Ivoires chinois de l’époque Ming

Ivoires chinois de l’époque Ming

En Chine, les objets d’art en ivoire d’éléphant commencent à prendre de l’importance à partir de l’époque Ming (1368-1644). On y trouve des représentations de divinités domestiques inspirées des Huit Immortels Taoïstes, du confucianisme et du bouddhisme, notamment des dieux de richesse, du bonheur, de la littérature ou bien Guanyin, le boddhisattva de la miséricorde. Cette dernière représentation fut longtemps considérée comme une interprétation de la Vierge à l’enfant, introduite en Chine par les missionnaires espagnols et portugais au XVIe siècle. Les chinois ont probablement adapté la Vierge à l’enfant à leur image de Guanyin. Des rapports de commerçants de l’époque indiquent qu’à partir des années 1580, les chinois confectionnèrent une grande quantité de copies d’images religieuses en ivoire pour les espagnols, dont des Vierges, à partir de figurines importées directement depuis l’Europe. Conscients du succès, ces sculptures furent rapidement adaptées aux divinités chinoises pour leur propre marché.


Guanyin avec enfant
XVIIe siècle

Guanyin XVIIe siècle
pour le marché espagnol

Guanyin XVIIe siècle

Une autre curieuse adaptation de l’époque Ming fut la femme dite « médecin ». Il s’agit de petites statuettes de femmes allongées que l’on trouve uniquement en ivoire, corne de cerf ou dent de morse, elles sont toujours de petite taille (env. 10 à 15 cm de long), et pratiquement toujours nues ou vêtues de chemises légères, leur poitrine est quasi inexistante, les cuisses doivent être entrouvertes et laisser apparaître les organes. Les doigts des mains doivent être fins et longs, et surtout, celles du XVIe/XVIIe siècle, ne portent pas de chaussons, et ne laissent pas apparaître les pieds. Les pieds bandés fut le symbole érotique par excellence pour les chinois – il était donc important que les pieds ne soient ni trop grands ni chaussés. C’est plutôt vers la fin du XVIIe/début XVIIIe siècle qu’apparaissent les statuettes avec pieds chaussés.
La position de ces femmes a été copiée sur des statuettes chrétiennes de Jésus enfant allongé. Aux yeux des chinois, ces figurines – aussi saintes soient elles pour les chrétiens – ne représentaient uniquement un enfant robuste aux cheveux bouclés. Ils en ont gardé la position, mais ont changé le sexe et l’ont adapté à leur goût.

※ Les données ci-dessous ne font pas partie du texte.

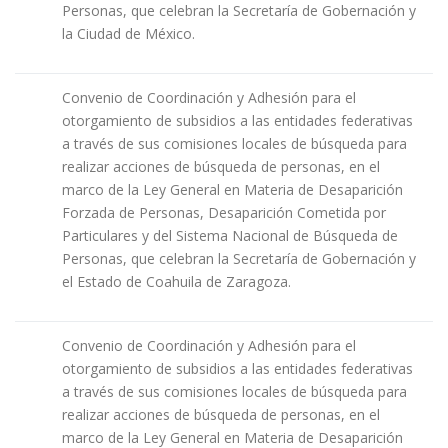
Personas, que celebran la Secretaría de Gobernación y
la Ciudad de México.
Convenio de Coordinación y Adhesión para el
otorgamiento de subsidios a las entidades federativas
a través de sus comisiones locales de búsqueda para
realizar acciones de búsqueda de personas, en el
marco de la Ley General en Materia de Desaparición
Forzada de Personas, Desaparición Cometida por
Particulares y del Sistema Nacional de Búsqueda de
Personas, que celebran la Secretaría de Gobernación y
el Estado de Coahuila de Zaragoza.
Convenio de Coordinación y Adhesión para el
otorgamiento de subsidios a las entidades federativas
a través de sus comisiones locales de búsqueda para
realizar acciones de búsqueda de personas, en el
marco de la Ley General en Materia de Desaparición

Femme médecin XVIIe/XVIIIe)

Mais à quoi servaient-elles, ces charmantes statues au visage ovale avec une expression douce et un léger sourire ? Les avis sont partagés : on dit qu’elles servaient aux femmes malades de désigner sur la figurine l’endroit où elles souffraient, pour que le médecin n’ait aucun contact physique avec la malade. On dit qu’elle fut allongée derrière un rideau, désignant avec sa main sur la figurine l’endroit douloureux, ensuite le médecin lui prit le pouls (dans la médecine traditionnel le chinoise, le pouls est révélateur de tous les maux du corps) et enfin lui administre le traitement adapté.
Cette théorie est peu probable, car aucun texte sur la médecine traditionnelle ne parle de ce genre de pratique.
Ce serait plutôt des objets érotiques, facilement transportables dans la poche, que les hommes aimaient regarder. Ce serait même les marchants de l’époque qui auraient lancé la rumeur sur l’usage de la femme « médecin » afin de pouvoir vendre ces objets légèrement pornographiques aux curieux et pudiques clients.
Ces pièces sont aujourd’hui assez rares sur le marché. Elles ont souvent mal vieilli ou alors ce sont des copies grossières du XIXe ou du XXe siècle.